__WHAT THE TASK ASKS__: Extract each line of the listing that contains the string "label". Case counts.

Annotation dataset entries:
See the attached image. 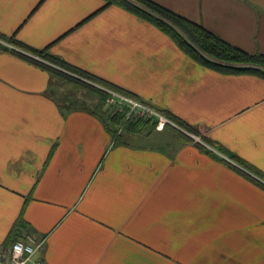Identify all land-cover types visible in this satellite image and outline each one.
<instances>
[{
	"label": "crops",
	"instance_id": "1",
	"mask_svg": "<svg viewBox=\"0 0 264 264\" xmlns=\"http://www.w3.org/2000/svg\"><path fill=\"white\" fill-rule=\"evenodd\" d=\"M153 1L264 55V0ZM0 40V245L21 221L46 264H264V78L202 66L103 0H0ZM47 56L201 141H118Z\"/></svg>",
	"mask_w": 264,
	"mask_h": 264
},
{
	"label": "trees",
	"instance_id": "2",
	"mask_svg": "<svg viewBox=\"0 0 264 264\" xmlns=\"http://www.w3.org/2000/svg\"><path fill=\"white\" fill-rule=\"evenodd\" d=\"M103 1L104 7L109 5L119 6L130 11L139 18L153 24L163 33L168 35L188 57L192 58L202 66L208 67L220 73H246L258 75L264 78V55L262 53H248L241 48L226 42L217 34L209 31L201 24L181 16L180 14L153 0ZM31 52L36 54L38 57H46L44 56L45 54L43 55L42 51ZM47 57L50 61L55 62L53 63L55 66H48L49 70L52 72V76L67 84L66 92H79L78 97L82 94L97 98V101L90 102L89 106H91V108H89L92 112L99 116L105 128L113 138L121 141L124 139V135L126 134L140 133V127H145L147 124H150L155 129V120L140 119L137 122H132L131 120L125 118L124 109L112 111L105 102L107 93L101 88H108V85L102 84L95 79L93 80L91 76H88L85 73L78 74L63 67V64H60L59 60L53 56ZM64 99L70 101L69 98H66L65 96ZM70 103H73L76 107H86L87 105V102L82 99H77L75 102H68V105H71ZM179 126L182 127L181 125ZM172 130L177 132L179 135H183L185 138L187 137V135L185 136V133L181 132L177 128L172 127ZM184 130L197 135V132L194 130ZM205 150L211 152L208 148H205ZM219 151L222 150L219 149ZM243 165L246 166L247 164L243 163ZM22 227L23 225L21 221L16 223L12 234V239H14L12 242L18 239L19 236H22Z\"/></svg>",
	"mask_w": 264,
	"mask_h": 264
},
{
	"label": "built area",
	"instance_id": "3",
	"mask_svg": "<svg viewBox=\"0 0 264 264\" xmlns=\"http://www.w3.org/2000/svg\"><path fill=\"white\" fill-rule=\"evenodd\" d=\"M0 43L13 48L6 41ZM40 59V58H38ZM106 93V105L112 111L124 109L125 118L129 120H155V129L163 130L166 126H172L180 130L181 127L149 104L127 96L117 90L101 87ZM195 140L199 137L190 134ZM45 238L32 233H24L21 237L8 245H0V264H46L42 256Z\"/></svg>",
	"mask_w": 264,
	"mask_h": 264
},
{
	"label": "rangeland",
	"instance_id": "4",
	"mask_svg": "<svg viewBox=\"0 0 264 264\" xmlns=\"http://www.w3.org/2000/svg\"><path fill=\"white\" fill-rule=\"evenodd\" d=\"M128 11V10H127ZM130 12V11H129ZM131 13V12H130ZM133 14V13H132ZM135 15V14H134ZM60 81V83H59V88H60V91L62 90V92H63V94L65 95V97L66 98H69V100H71V101H76L77 99L78 100H80V99H82V100H84V101H86V102H93V101H97V98L96 97H93V96H90V95H83L82 96V94H81V96L80 97H78V93L77 92H75V93H71V92H66V90H67V84L66 83H63V81H61V80H59ZM60 99H61V97H60ZM132 122H137V121H139V120H135V119H133V120H131ZM178 129V128H177ZM140 130H141V132L140 133H145V134H147V133H151L150 134V136L151 137H153V136H155V133H153L152 134V132H154L155 130H154V128L150 125V124H147V126H145V127H143V126H141L140 127ZM180 130V129H179ZM163 131H165V130H163ZM135 134V133H134ZM137 134V133H136ZM174 134V133H173ZM174 135H176V134H174ZM124 136H128V135H124Z\"/></svg>",
	"mask_w": 264,
	"mask_h": 264
}]
</instances>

__RESULT OF THE EXERCISE__:
	"label": "crops",
	"label": "trees",
	"label": "built area",
	"label": "rangeland",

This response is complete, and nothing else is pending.